Last night I tried to eliminate the stack from my expression parse and use simply recursion and the main stack itself. I came up with the following algorithm, which works great, and I was amazed at how tiny it is:
int prec(char c) {
switch (c) {
case ('=') : return 1;
case ('&') : return 2;
case ('+') : return 3;
case ('*') : return 4;
default: return 0;
}
}
void level(int l) {
while (char t = peek()) {
if (t == ')') return;
if (prec(t) > l) {
level(prec(t));
}
else if (prec(t) == l) {
t = next();
ident();
level(l);
putc(t);
}
else {
return;
}
}
}
void expr() {
ident();
level(1);
}
Since nobody can come up with anything original these days, I wanted to know more about the algorithm I have just found, since it surely has been discovered by those who came before me. It seems this is a crappy weird version of a precedence climbing parser. This link here does a very good job of explaining how it works, and how to extend it to handle things like differing association, which I had not considered.

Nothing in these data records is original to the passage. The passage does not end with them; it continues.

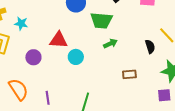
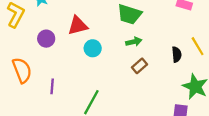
red triangle: (59, 40) -> (78, 26), turned -30
brown rectangle: (129, 74) -> (140, 66), moved, turned -48

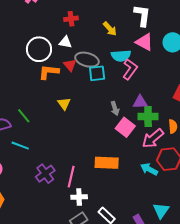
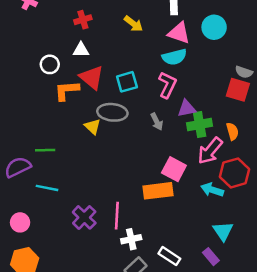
white circle: (39, 49) -> (50, 64), size x0.6
cyan semicircle: (121, 56) -> (174, 57), moved
gray ellipse: (87, 60) -> (112, 112), moved
red triangle: (70, 65) -> (92, 77), size x1.5
pink L-shape: (130, 69) -> (167, 85), moved
green line: (24, 116) -> (45, 150), turned -42
pink square: (125, 127) -> (174, 169), moved
cyan triangle: (161, 211) -> (223, 231), moved

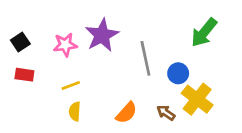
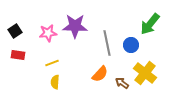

After seeing that article I wanted to try out the jist of the algorithm as they present it. Here is the full source for my little test program I made to play around with it:
#include <stdio.h>
#include <assert.h>
// the source expession
static const char * g = "z=a+b*c+d=e";
//static const char * g = "a+b&c";
//static const char * g = "a+(b&c)";
// lexer duties
char next() { if (*g) return *g++; else return '\0'; }
char peek() { return *g; }
void putc(char c) { putchar(c); }
void expect(char c) { char t = next(); assert(t == c); }
void expr(int v);
// munch an itentifier or parenthesized expression
void ident() {
char n = next();
if (n == '(') { expr(1); expect(')'); return; }
assert(n >= 'a' && n <= 'z');
putc(n);
}
// the precedence table
int prec(char c) {
switch (c) {
case ('=') : return 1;
case ('&') : return 2;
case ('+') : return 3;
case ('*') : return 4;
default: return 0;
}
}
// precedence climbing expression parser
void expr(int min_prec) {
ident();
while (prec(peek()) >= min_prec) {
char c = next();
expr(prec(c));
putc(c);
}
}
int main() {
expr(1);
return 0;
}
This version is much much smaller and neater then either of the versions I came up with. I will definitely be ditching my strange methods for this one. I am always happy to learn something new, and especially when its better then what I was previously doing. I also boldly said expressions were the hardest part of a recursive decent compiler in my previous post… well I certainly don’t think that’s true anymore!